■ Supplied data

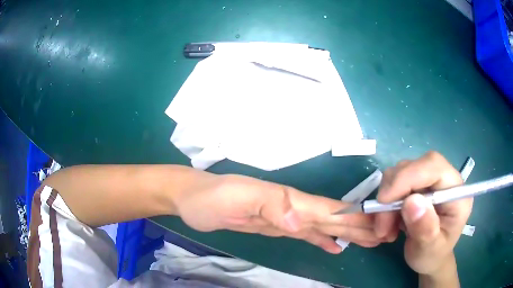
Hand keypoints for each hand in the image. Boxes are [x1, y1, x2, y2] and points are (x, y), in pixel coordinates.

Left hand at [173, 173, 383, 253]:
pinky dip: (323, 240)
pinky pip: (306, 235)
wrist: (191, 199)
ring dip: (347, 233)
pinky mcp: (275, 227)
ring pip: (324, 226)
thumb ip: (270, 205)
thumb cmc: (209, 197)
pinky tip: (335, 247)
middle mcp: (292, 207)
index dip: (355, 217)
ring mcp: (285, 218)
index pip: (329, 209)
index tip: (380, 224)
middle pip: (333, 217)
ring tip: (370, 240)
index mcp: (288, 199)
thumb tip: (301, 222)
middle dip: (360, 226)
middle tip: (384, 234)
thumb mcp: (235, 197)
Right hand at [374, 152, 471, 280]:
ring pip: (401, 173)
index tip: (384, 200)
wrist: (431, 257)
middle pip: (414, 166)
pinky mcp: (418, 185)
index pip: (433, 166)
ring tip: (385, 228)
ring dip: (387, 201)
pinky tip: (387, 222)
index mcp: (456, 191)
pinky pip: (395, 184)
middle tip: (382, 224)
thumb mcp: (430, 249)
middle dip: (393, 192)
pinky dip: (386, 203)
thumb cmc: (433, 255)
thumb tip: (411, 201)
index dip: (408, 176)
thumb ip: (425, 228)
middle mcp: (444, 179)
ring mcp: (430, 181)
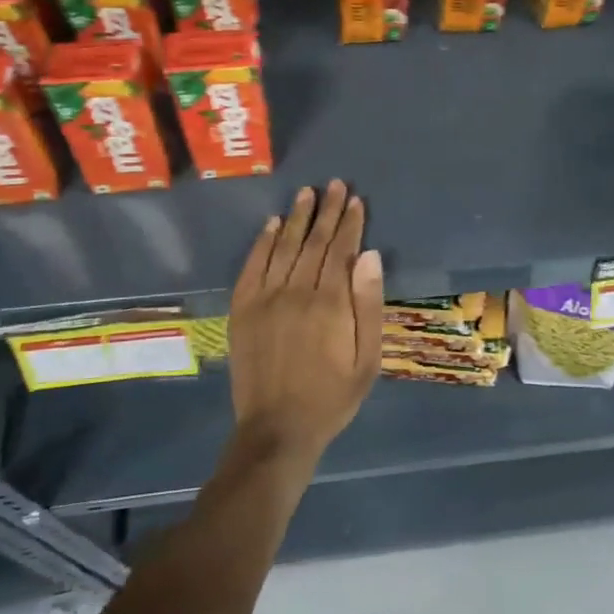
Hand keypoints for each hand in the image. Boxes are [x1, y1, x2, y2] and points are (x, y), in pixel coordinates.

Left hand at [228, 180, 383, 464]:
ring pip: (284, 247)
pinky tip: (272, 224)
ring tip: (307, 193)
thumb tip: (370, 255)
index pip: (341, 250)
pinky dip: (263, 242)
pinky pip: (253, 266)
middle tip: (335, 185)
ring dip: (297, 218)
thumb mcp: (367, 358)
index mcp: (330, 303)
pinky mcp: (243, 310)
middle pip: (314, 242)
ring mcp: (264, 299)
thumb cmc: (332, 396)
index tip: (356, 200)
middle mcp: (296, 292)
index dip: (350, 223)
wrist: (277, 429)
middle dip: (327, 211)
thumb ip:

■ Problem statement
Could the lines from the first entry through the line that contains "ring mcp: (430, 181)" be copied exactly, with all pictures left out?

■ Answer below
Hand keypoints for each hand in the image. Boxes are [x1, y1, x2, y2] and points are (x, y), in pixel coordinates.

Left hand at [173, 173, 383, 253]:
pinky dip: (323, 240)
pinky pip: (306, 235)
wrist: (191, 199)
ring dip: (347, 233)
pinky mcp: (275, 227)
ring pip: (324, 226)
thumb ip: (270, 205)
thumb cmc: (209, 197)
pinky tip: (335, 247)
middle mcp: (292, 207)
index dip: (355, 217)
ring mcp: (285, 218)
index pip: (329, 209)
index tip: (380, 224)
middle pip: (333, 217)
ring tip: (370, 240)
index mcp: (288, 199)
thumb tip: (301, 222)
middle dip: (360, 226)
middle tip: (384, 234)
thumb mcp: (235, 197)
Right hand at [374, 152, 471, 280]:
ring pip: (401, 173)
index tip: (384, 200)
wrist: (431, 257)
middle pip: (414, 166)
pinky mcp: (418, 185)
index pip: (433, 166)
ring tip: (385, 228)
ring dip: (387, 201)
pinky tip: (387, 222)
index mcp: (456, 191)
pinky pip: (395, 184)
middle tip: (382, 224)
thumb mcp: (430, 249)
middle dip: (393, 192)
pinky dip: (386, 203)
thumb cmc: (433, 255)
thumb tip: (411, 201)
index dip: (408, 176)
thumb ip: (425, 228)
middle mcp: (444, 179)
ring mcp: (430, 181)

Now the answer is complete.